» **Task brief**
Reproduce the records that follow without alteration, apart from removing the pictures.
Segment Start: Data in this exercise
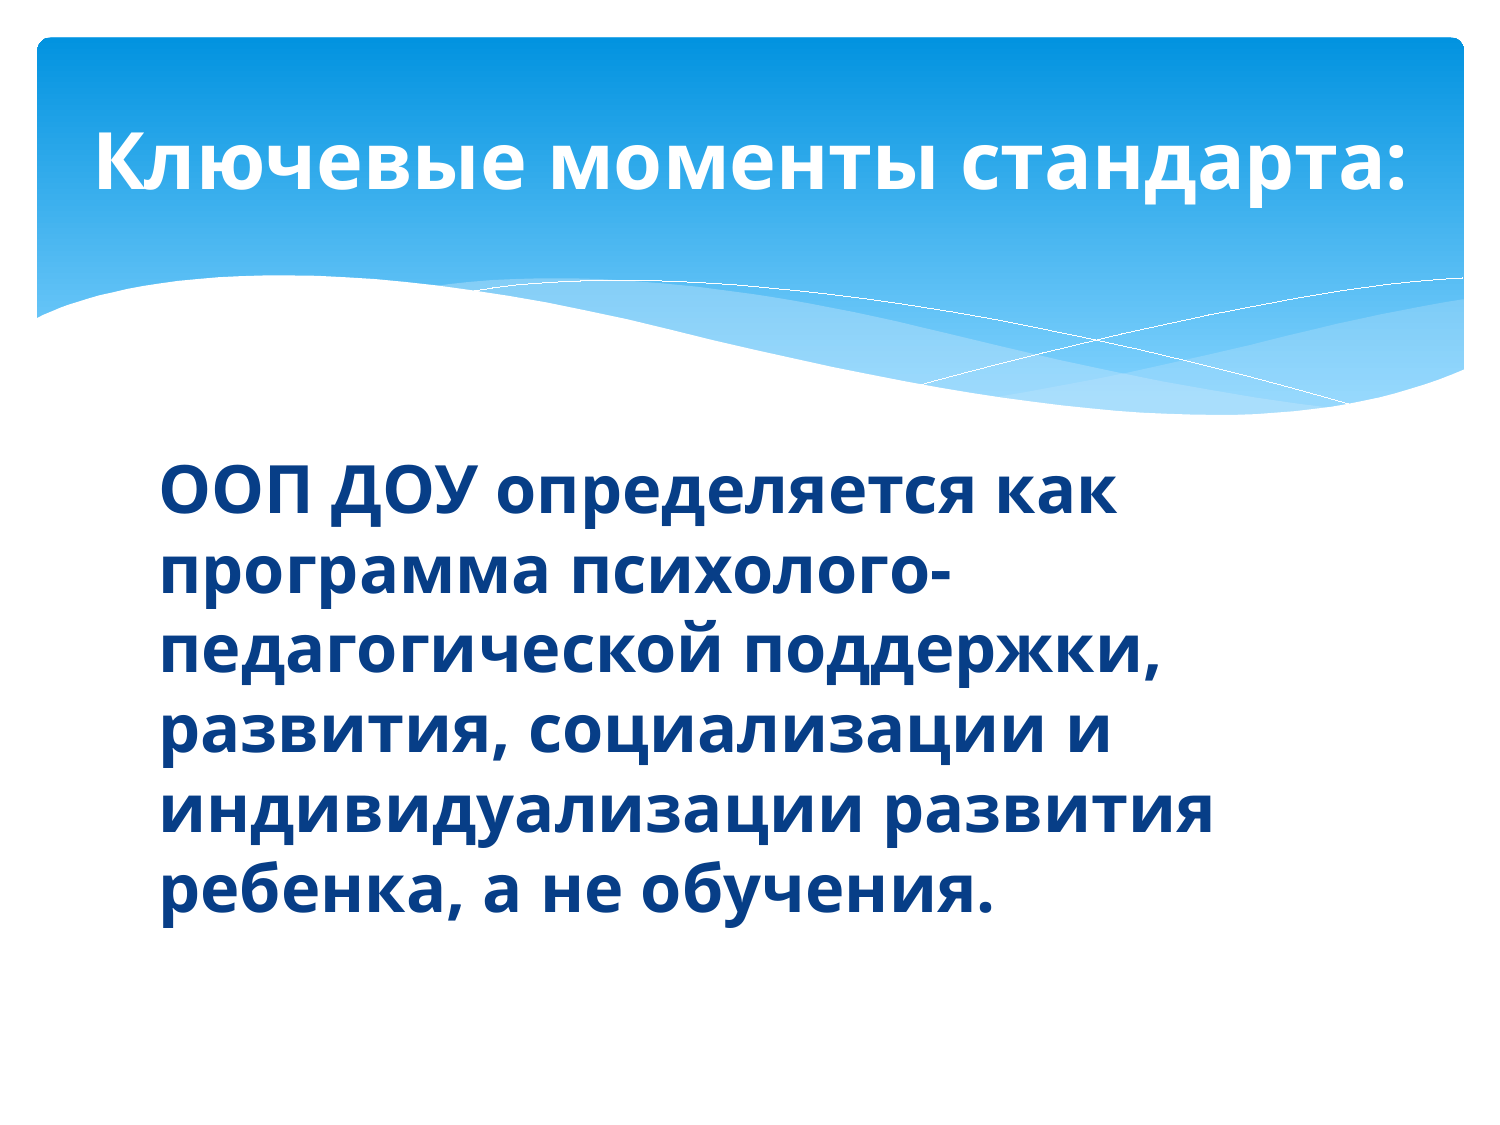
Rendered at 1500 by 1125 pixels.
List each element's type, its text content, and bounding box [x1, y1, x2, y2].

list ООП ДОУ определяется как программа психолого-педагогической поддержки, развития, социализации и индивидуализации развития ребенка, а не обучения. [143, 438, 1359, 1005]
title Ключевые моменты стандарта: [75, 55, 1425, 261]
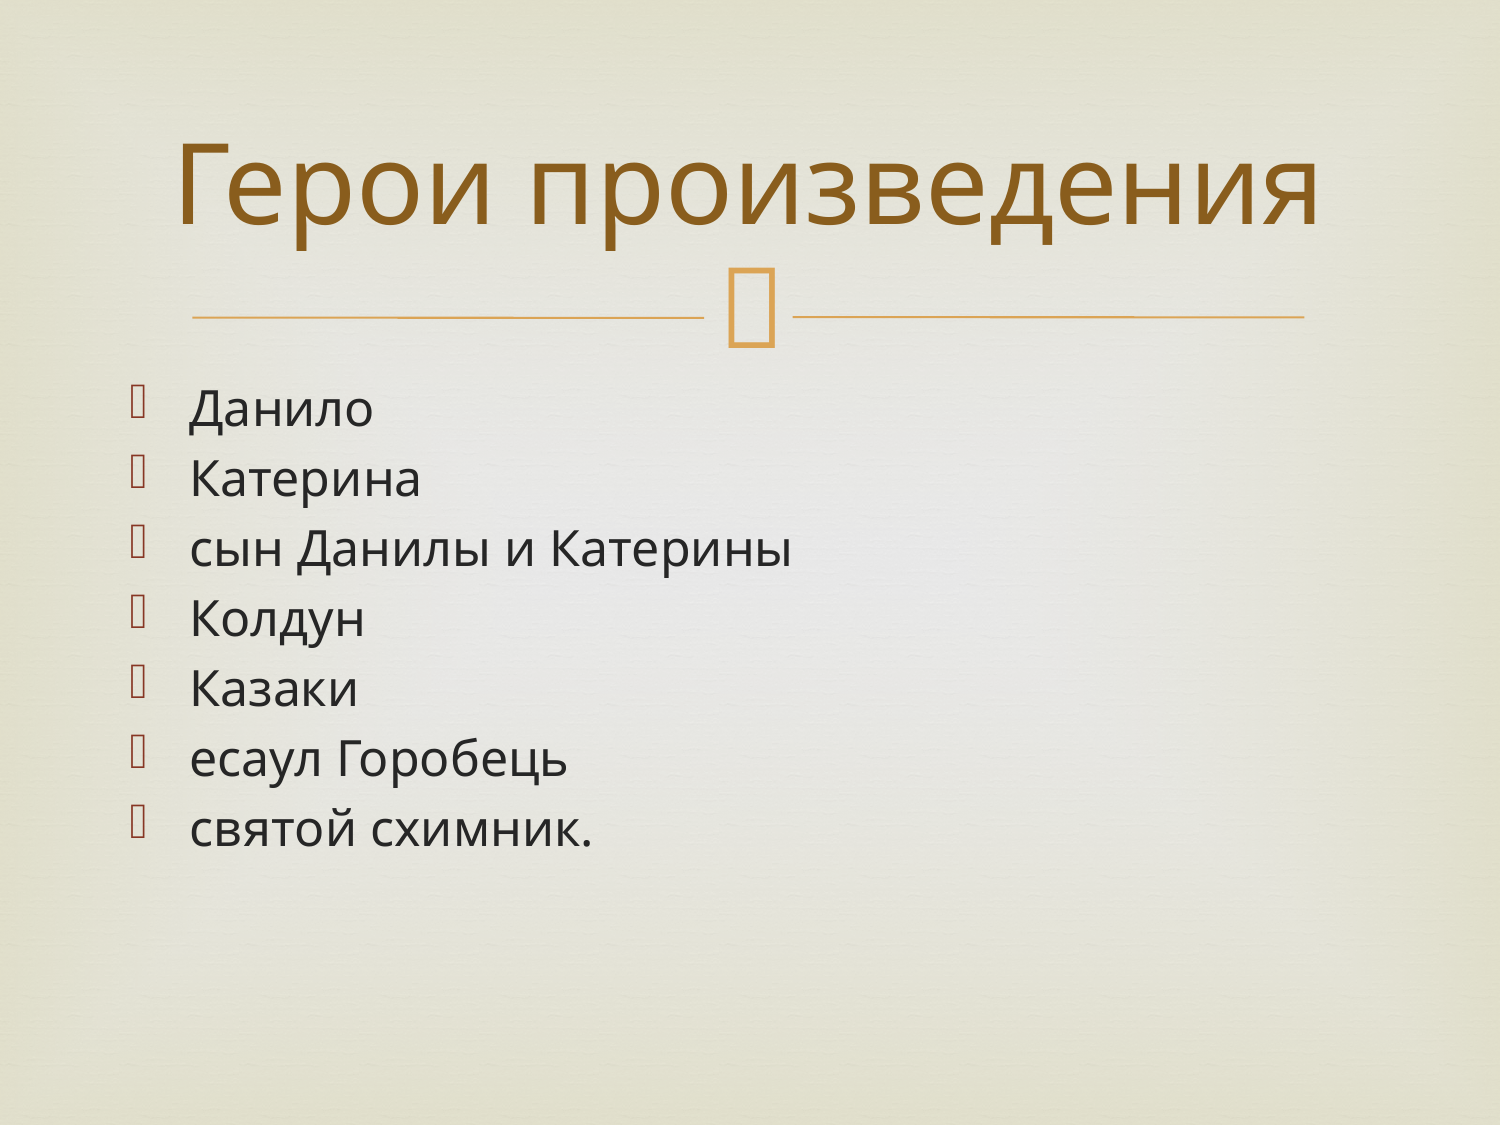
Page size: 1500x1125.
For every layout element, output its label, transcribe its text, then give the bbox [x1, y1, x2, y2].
Segment End: Data in this exercise
» **Output for this task**
Rendered at 1500 by 1125 pixels.
List each element's type, its text content, and bounding box [x1, y1, x2, y2].

list ООП ДОУ определяется как программа психолого-педагогической поддержки, развития, социализации и индивидуализации развития ребенка, а не обучения. [143, 438, 1359, 1005]
title Ключевые моменты стандарта: [75, 55, 1425, 261]
Page size: 1500x1125.
For every layout element, output its label, transcribe its text, then give the bbox [x1, y1, x2, y2].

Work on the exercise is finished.